The ‘Red Tory’ name-calling - which I thought my party had knocked on the head since the summer, yet was rekindled yesterday - has got to stop.
It is one thing to describe somebody as ‘foolish’. We can all be foolish. It’s natural to think other people ‘wrong’ or ‘naïve’. I would go so far as to say even ‘pathetic’ or ‘stupid’ maybe unnecessary, but it's not that hurtful. But telling a fellow Labour member that they are a conservative is something different.
John McDonnell stepped over that line on Wednesday when he said Progress, the group of Labour activists I chair, pursues a ‘right-wing conservative agenda’ and are somehow ‘hard right’. First I gave him the benefit of the doubt - we all misspeak when we are tired- but he went on to repeat this disappointing slur as he toured the media studios in an attempt to defend the messy and divisive reshuffle he has been helping to organise. He clearly meant it and, as Shadow Chancellor, he should know better.
So what is in this conservative philosophy that I it to be a term of abuse? Conservatives value the status quo and have a poverty of ambition for those with less in society that I reject utterly.
For some in politics, the answer to a rapidly changing and turbulent world is to lament the passing of years gone by, and to try to apply a break to progress. They are conservative because they want the conservation of the past as a political end in itself. Tories are not progressive. They are conservative.
Whether it’s George Osborne’s defence of damaging culture in banking, or the cuts to tax credits that will hammer lone parents, this is conservatism in action. Standing up for the old order: the few rather than the many.
And the reason why I could never be a conservative is that much about our past in fact was really, really bad for people: oppression of working classes, women, how those with disabilities were treated, racism, xenophobia and discrimination towards the LGBT community.

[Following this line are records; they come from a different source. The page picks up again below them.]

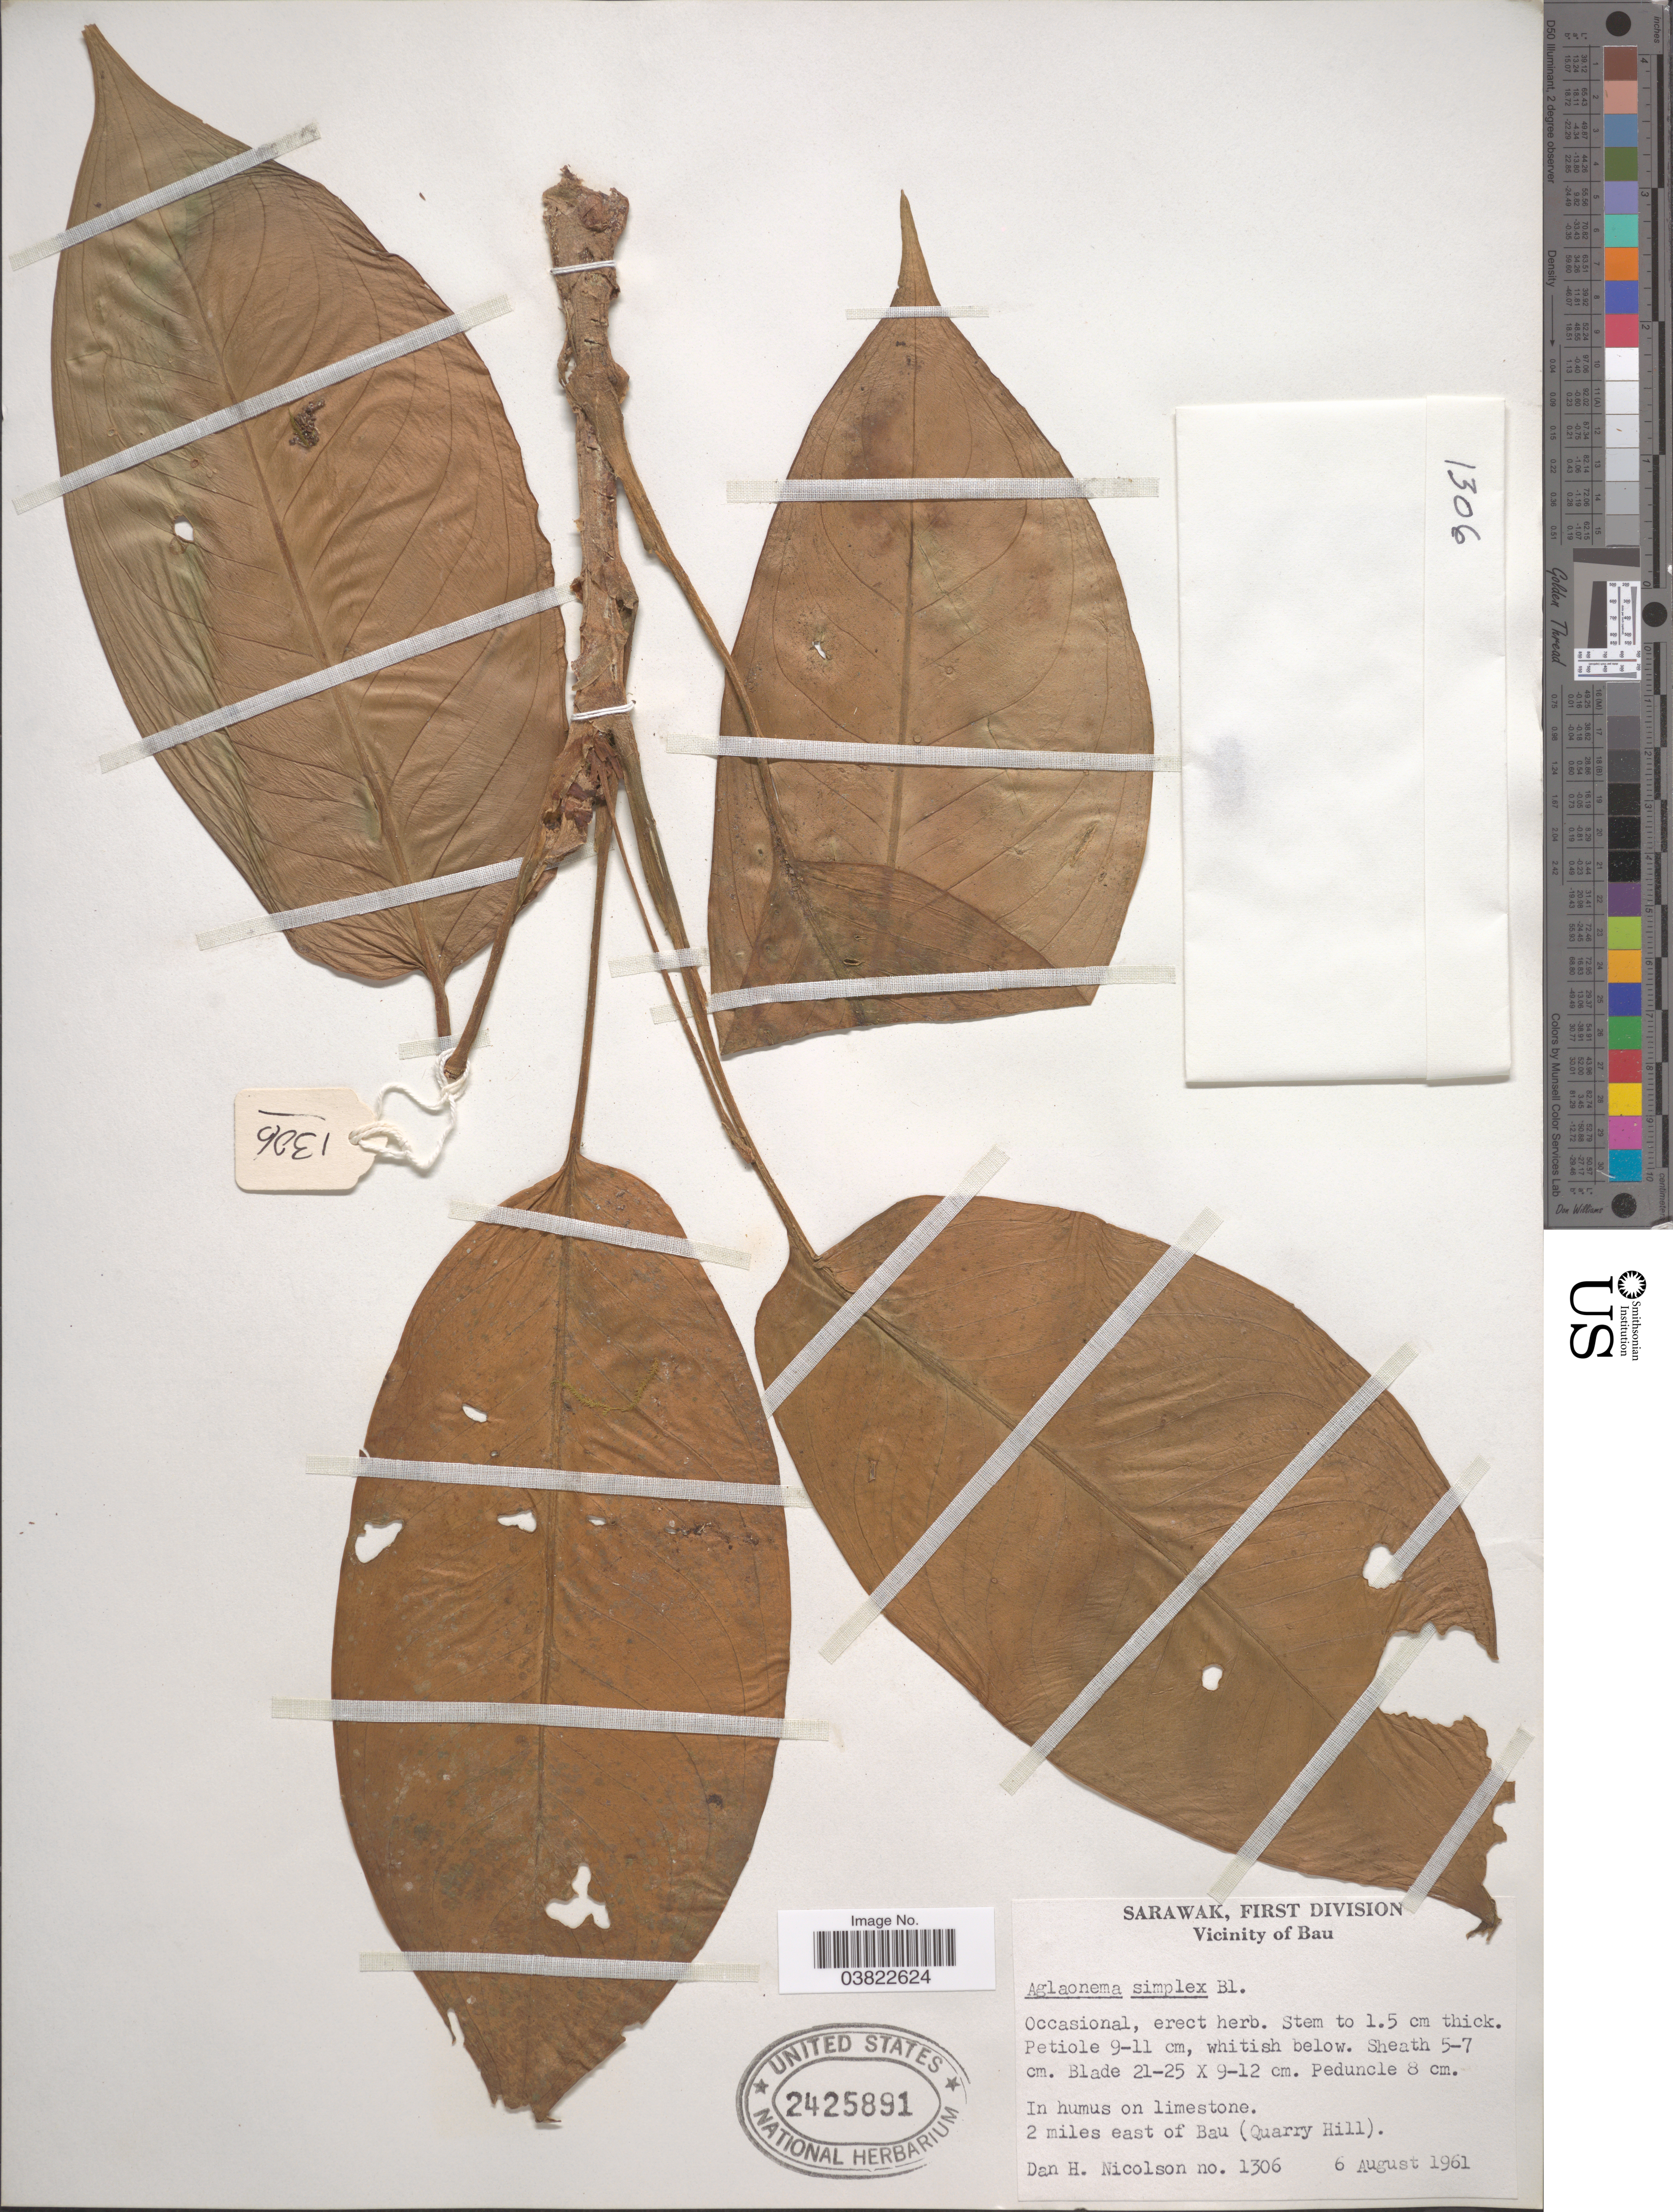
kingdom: Plantae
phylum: Tracheophyta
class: Liliopsida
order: Alismatales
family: Araceae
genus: Aglaonema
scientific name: Aglaonema simplex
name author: Blume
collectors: D. H. Nicolson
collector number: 1306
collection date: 1961-08-06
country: Malaysia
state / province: Sarawak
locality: First Division. Vicinity of Bau. 2 miles east of Bau (Quarry Hill).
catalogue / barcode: US 2425891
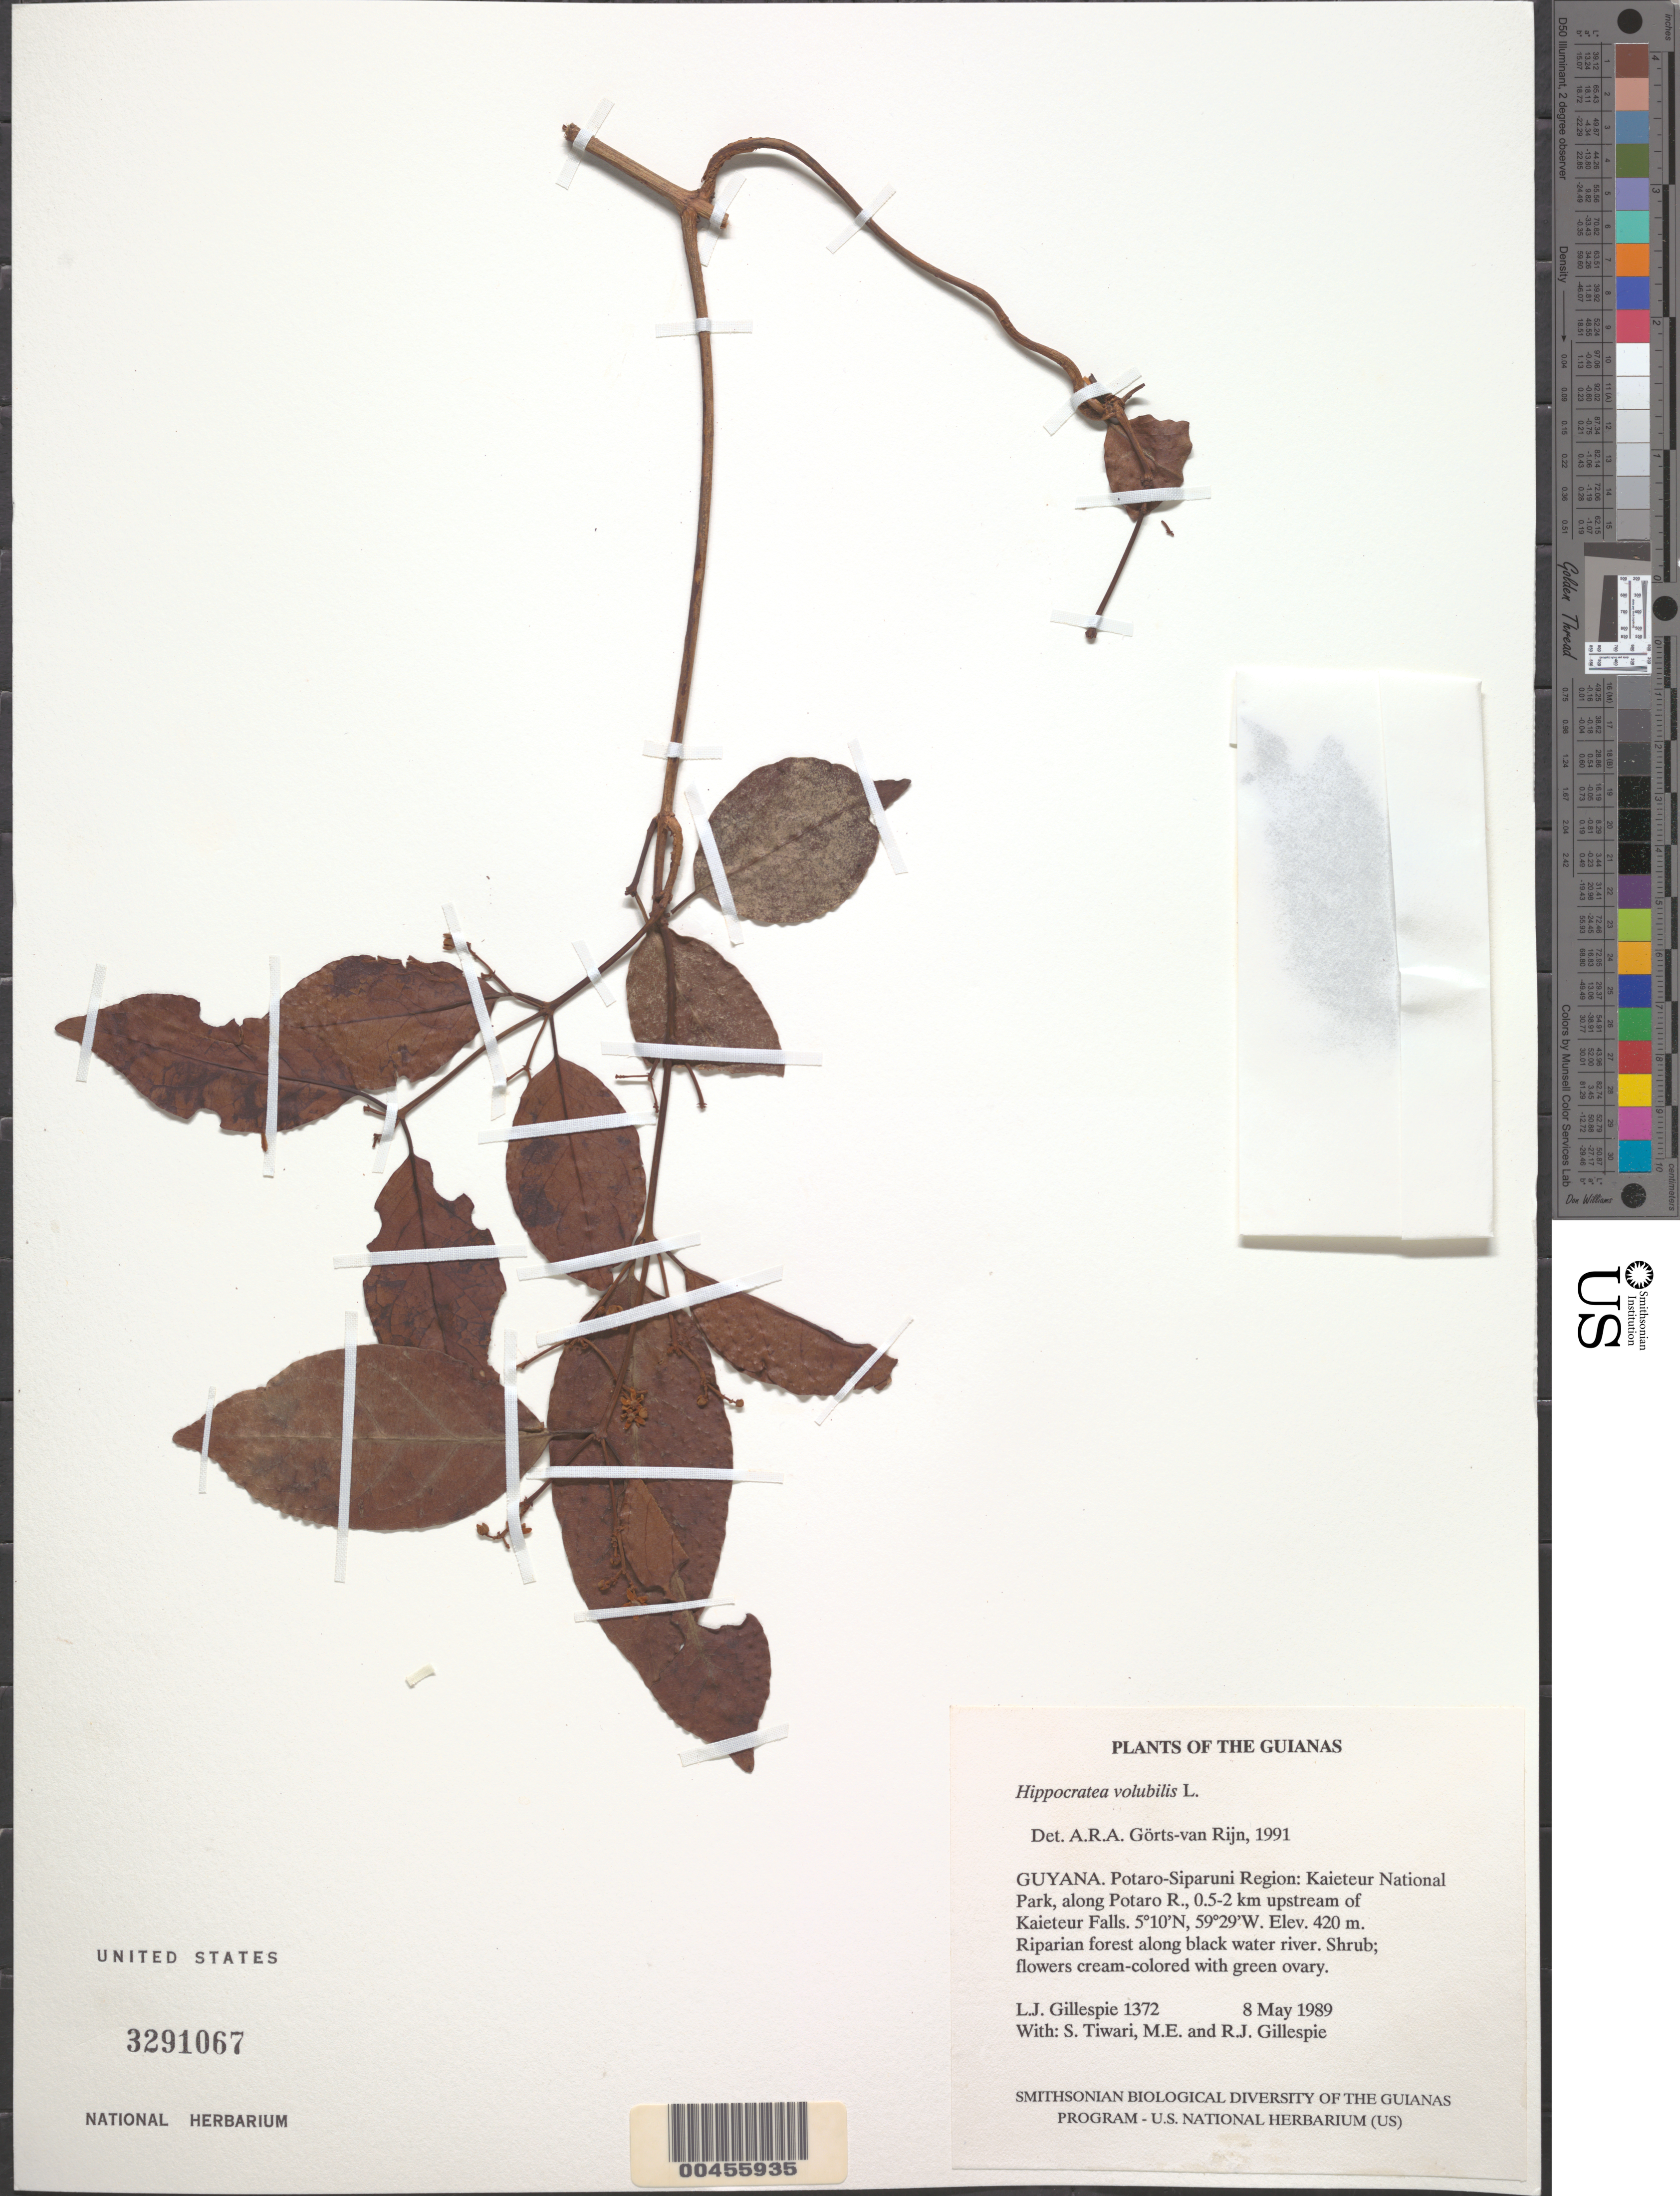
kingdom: Plantae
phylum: Tracheophyta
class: Magnoliopsida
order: Celastrales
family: Celastraceae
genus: Hippocratea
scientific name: Hippocratea volubilis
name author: L.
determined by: Görts-van Rijn, A. R. A.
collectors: L. J. Gillespie, S. Tiwari, M. Gillespie & R. Gillespie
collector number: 1372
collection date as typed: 8 May 1989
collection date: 1989-05-08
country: Guyana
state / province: Potaro-Siparuni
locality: Kaieteur National Park, along Potaro R., 0.5-2 km upstream of Kaieteur Falls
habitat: Riparian forest along black water river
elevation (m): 420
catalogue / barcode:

So when it comes to the conservative establishment, Labour is, naturally, the rebel party, and I’m proud of that.
Labour - and Progress for that matter - are the radicals of British politics. We have a big vision for our country and are ambitious for all our citizens. Some may say we are on the back foot politically, and for sure, we must accept the result of the Labour leadership election in September. But when it comes to politics, I never give up.
This September at Labour conference, I listened to young members tell me about their experiences growing up under Labour. Change has happened. Not for them that sinking feeling that those in power just didn't really care. Rather, they told me how the EMA and the re-introduction of a maintenance grant for those who really needed it had made them feel that the Government was behind them, investing in them.
That’s the difference when a political movement has power. Giving the people we serve a voice, a proper chance, and a decent government that works every day to help, come what may. That is what it means to be a progressive: to demand and achieve change.
If there is a difference between various members of the Labour movement, as I’ve said before, I suspect it is between those of us who are desperate to change our country and see progress happen, and those who find the politics of protest a better virtue signal. They are wrong not to be serious about real power.
But allow me to end on a note of harmony.
No one can call me a conservative, because I am not one. It’s just not true. Those are not the values in my heart. Let’s put this to bed now. We have far too much to do – and to campaign for – to continue this silly round of insults. A Labour Government is urgently required; we have elections to win. People need us, and we cannot ever turn away.